Shi'ite fighters and Iraqi security forces fire artillery during clashes with Islamic State militants near Falluja, Iraq, May 29, 2016.  REUTERS/Alaa Al-Marjani

 

Baghdad / AP

Iraqi forces thrust into the city of Fallujah from three directions on Monday marking a new and perilous urban phase in the week-old operation to retake the extremist bastion.
Led by the elite counter-terrorism service (CTS), Iraq’s best trained and most seasoned fighting unit, the forces pushed in before dawn, commanders said.
“Iraqi forces entered Fallujah under air cover from the international coalition, the Iraqi air force and army aviation, and supported by artillery and tanks,” said Lieutenant General Abdelwahab Al Saadi, the commander of the operation. “CTS forces, the Anbar (provincial) police and the Iraqi army, at around 4:00 am, started moving into Fallujah from three directions,” he said.
“There is resistance from IS,” he added.

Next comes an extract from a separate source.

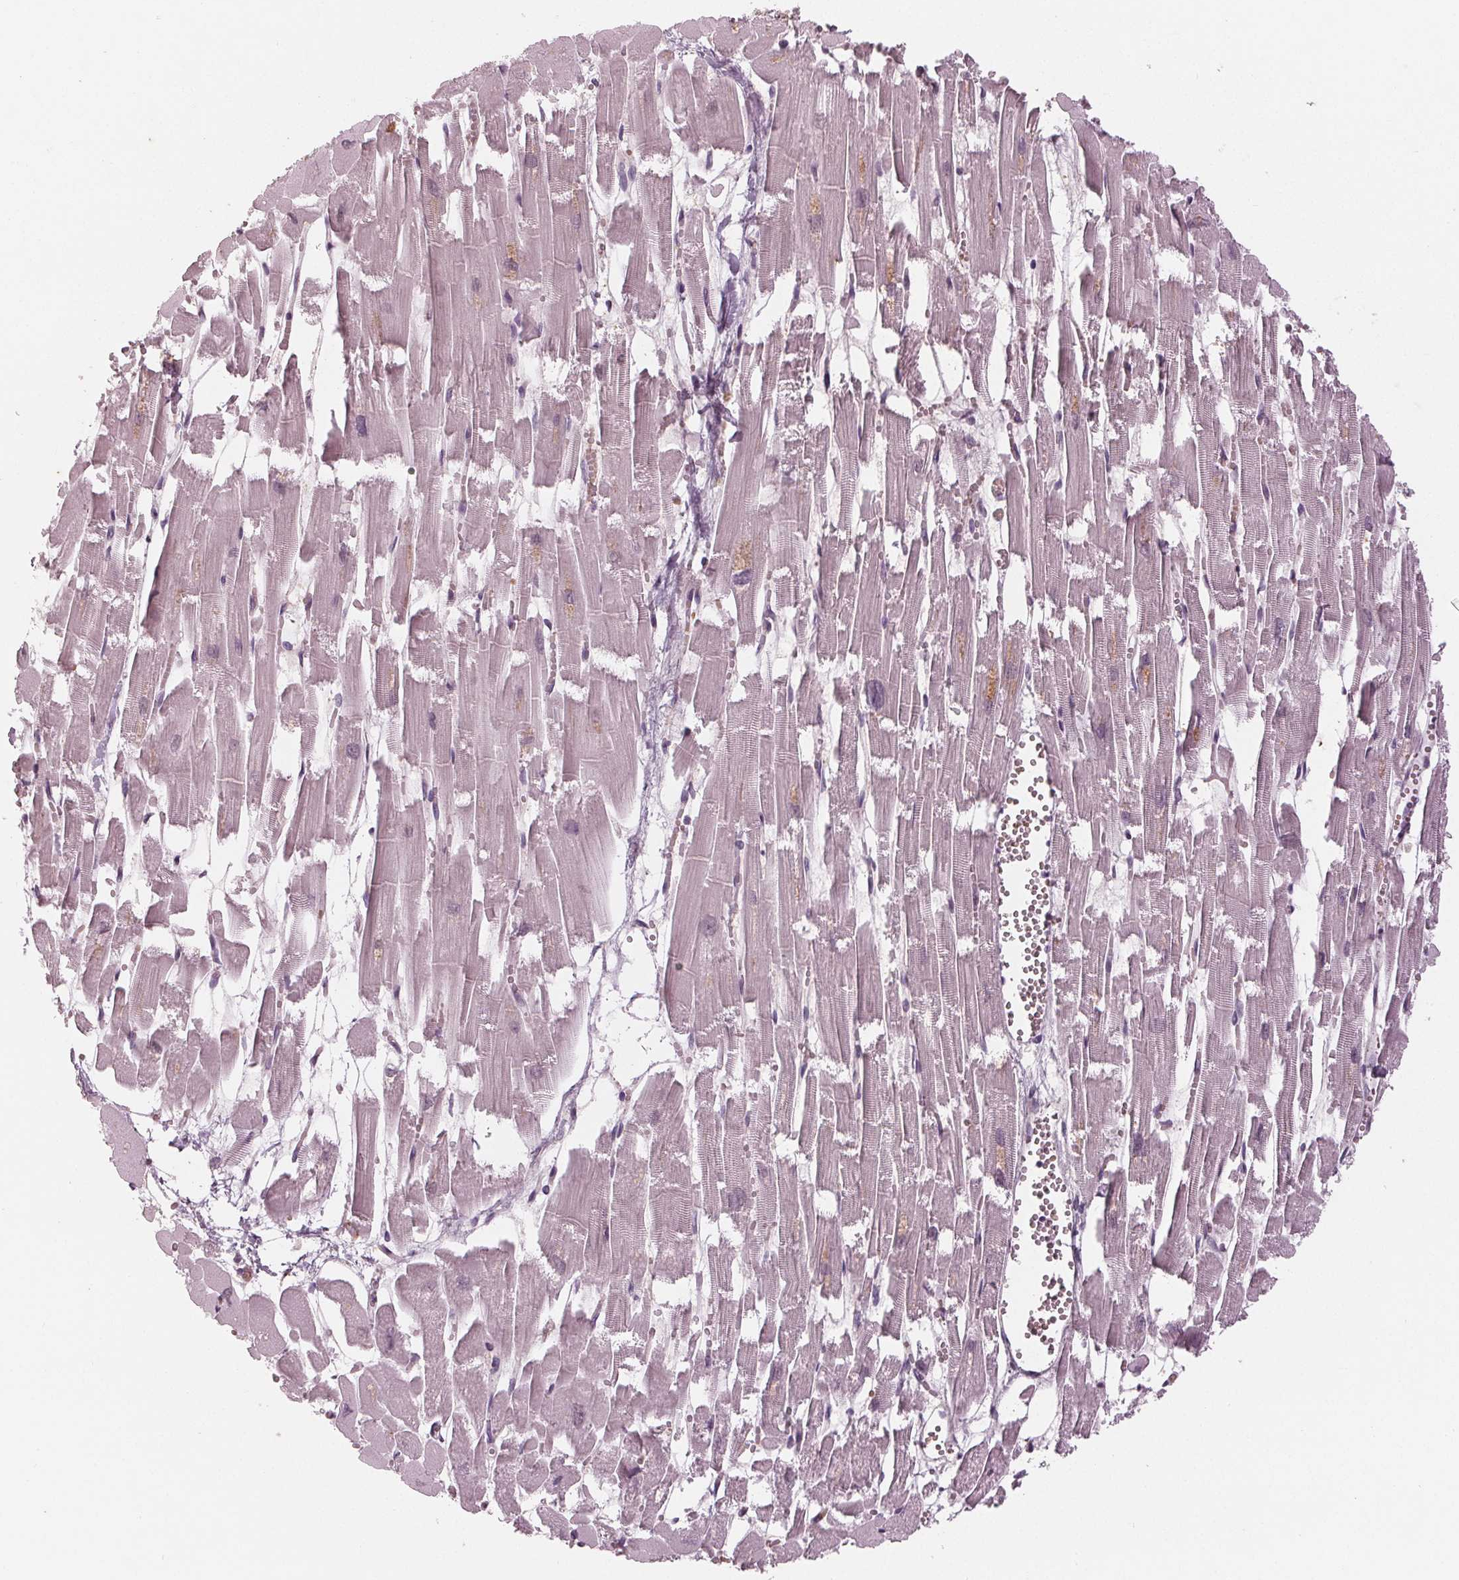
{"staining": {"intensity": "weak", "quantity": "25%-75%", "location": "cytoplasmic/membranous,nuclear"}, "tissue": "heart muscle", "cell_type": "Cardiomyocytes", "image_type": "normal", "snomed": [{"axis": "morphology", "description": "Normal tissue, NOS"}, {"axis": "topography", "description": "Heart"}], "caption": "A high-resolution micrograph shows immunohistochemistry staining of normal heart muscle, which exhibits weak cytoplasmic/membranous,nuclear staining in approximately 25%-75% of cardiomyocytes.", "gene": "DNMT3L", "patient": {"sex": "female", "age": 52}}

CTS spokesman Sabah Al Noman said: “We started early this morning our operations to break into Fallujah.”
The involvement of the elite CTS marks the start of a phase of urban combat in a city where in 2004 US forces fought some of their toughest battles since the Vietnam War.
The week-old operation had previously focused on retaking villages and rural areas around Fallujah, which lies just 50 kilometres (30 miles) west of Baghdad.
Only a few hundred families have managed to slip out of the Fallujah area ahead of the assault on the city, with an estimated 50,000 civilians still trapped inside, sparking fears the extremists could try to use them as human shields.
The only families who were able to flee so far lived in outlying areas, with the biggest wave of displaced reaching camps on Saturday night. “Our resources in the camps are now very strained and with many more expected to flee we might not be able to provide enough drinking water for everyone,” said Nasr Muflahi, the Norwegian Refugee Council’s Iraq director. “We expect bigger waves of displacement the fiercer the fighting gets.”

Concern for civilians
In Amriyat Al Fallujah, a government-controlled town to the south of the extremist bastion, civilians trickled in, starving and exhausted after walking through the countryside for hours at night, dodging IS surveillance.
“I just decided to risk everything. I was either going to save my children or die with my children,” said Ahmad Sabih, 40, who reached the NRC-run camp early on Sunday.
Fallujah is one of just two major urban centres in Iraq still held by IS.